2842: Este «como» no es el único en la enseñanza de Jesús: «Sed perfectos “como” es perfecto
vuestro Padre celestial» (Mt 5, 48); «Sed misericordiosos, “como” vuestro Padre es misericordioso»
(Lc 6, 36); «Os doy un mandamiento nuevo: que os améis los unos a los otros. Que “como” yo os
he amado, así os améis también vosotros los unos a los otros» (Jn 13, 34). Observar el mandamiento
del Señor es imposible si se trata de imitar desde fuera el modelo divino. Se trata de una
participación, vital y nacida «del fondo del corazón», en la santidad, en la misericordia y en el amor
de nuestro Dios. Sólo el Espíritu que es «nuestra vida» (Ga 5, 25) puede hacer nuestros los mismos
sentimientos que hubo en Cristo Jesús. Así, la unidad del perdón se hace posible, «perdonándonos
mutuamente “como” nos perdonó Dios en Cristo» (Ef 4, 32).

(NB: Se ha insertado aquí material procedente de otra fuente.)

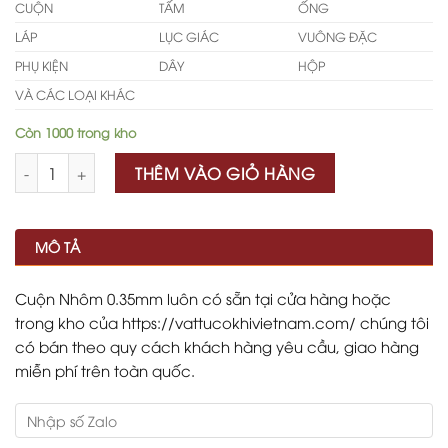
CUỘN
TẤM
ỐNG
LÁP
LỤC GIÁC
VUÔNG ĐẶC
PHỤ KIỆN
DÂY
HỘP
VÀ CÁC LOẠI KHÁC
Còn 1000 trong kho
Số lượng
THÊM VÀO GIỎ HÀNG
MÔ TẢ
Cuộn Nhôm 0.35mm luôn có sẵn tại cửa hàng hoặc
trong kho của https://vattucokhivietnam.com/ chúng tôi
có bán theo quy cách khách hàng yêu cầu, giao hàng
miễn phí trên toàn quốc.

2843: Así adquieren vida las palabras del Señor sobre el perdón, este Amor que ama hasta el
extremo del amor (ver Jn 13, 1). La parábola del siervo sin entrañas, que culmina la enseñanza del
Señor sobre la comunión eclesial, acaba con esta frase: «Esto mismo hará con vosotros mi Padre
celestial si no perdonáis cada uno de corazón a vuestro hermano». Allí es, en efecto, en el fondo
«del corazón» donde todo se ata y se desata. No está en nuestra mano no sentir ya la ofensa y
olvidarla; pero el corazón que se ofrece al Espíritu Santo cambia la herida en compasión y purifica
la memoria transformando la ofensa en intercesión.

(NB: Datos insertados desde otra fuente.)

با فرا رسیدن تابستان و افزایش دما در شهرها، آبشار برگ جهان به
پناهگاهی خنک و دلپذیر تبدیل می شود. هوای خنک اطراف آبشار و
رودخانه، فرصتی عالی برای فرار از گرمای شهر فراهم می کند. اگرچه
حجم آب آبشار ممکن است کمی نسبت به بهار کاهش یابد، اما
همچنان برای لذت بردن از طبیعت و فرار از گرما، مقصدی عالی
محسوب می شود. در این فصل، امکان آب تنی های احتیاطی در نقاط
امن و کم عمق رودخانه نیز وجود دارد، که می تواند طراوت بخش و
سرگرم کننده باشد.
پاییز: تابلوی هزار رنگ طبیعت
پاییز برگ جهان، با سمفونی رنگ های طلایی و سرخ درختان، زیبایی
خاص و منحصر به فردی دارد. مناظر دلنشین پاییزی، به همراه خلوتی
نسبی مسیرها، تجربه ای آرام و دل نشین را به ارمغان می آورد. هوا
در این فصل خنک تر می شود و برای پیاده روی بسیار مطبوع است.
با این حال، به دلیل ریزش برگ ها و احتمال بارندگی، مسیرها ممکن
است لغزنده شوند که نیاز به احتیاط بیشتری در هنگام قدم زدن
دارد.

2844: La oración cristiana llega hasta el perdón de los enemigos. Transfigura al discípulo
configurándolo con su Maestro. El perdón es cumbre de la oración cristiana; el don de la oración no
puede recibirse más que en un corazón acorde con la compasión divina. Además, el perdón da
testimonio de que, en nuestro mundo, el amor es más fuerte que el pecado. Los mártires de ayer y
de hoy dan este testimonio de Jesús. El perdón es la condición fundamental de la reconciliación de
los hijos de Dios con su Padre y de los hombres entre sí.
2845: No hay límite ni medida en este perdón, esencialmente divino. Si se trata de ofensas (de
«pecados» según Lc 11, 4, o de «deudas» según Mt 6, 12), de hecho nosotros somos siempre
deudores: «Con nadie tengáis otra deuda que la del mutuo amor» (Rom 13, 8). La comunión de la
Santísima Trinidad es la fuente y el criterio de verdad en toda relación. Se vive en la oración y,
sobre todo, en la Eucaristía:
Dios no acepta el sacrificio de los que provocan la desunión, los despide del altar para que
antes se reconcilien con sus hermanos: Dios quiere ser pacificado con oraciones de paz. La
obligación más bella para Dios es nuestra paz, nuestra concordia, la unidad en el Padre, el
Hijo y el Espíritu Santo de todo el pueblo fiel (S. Cipriano).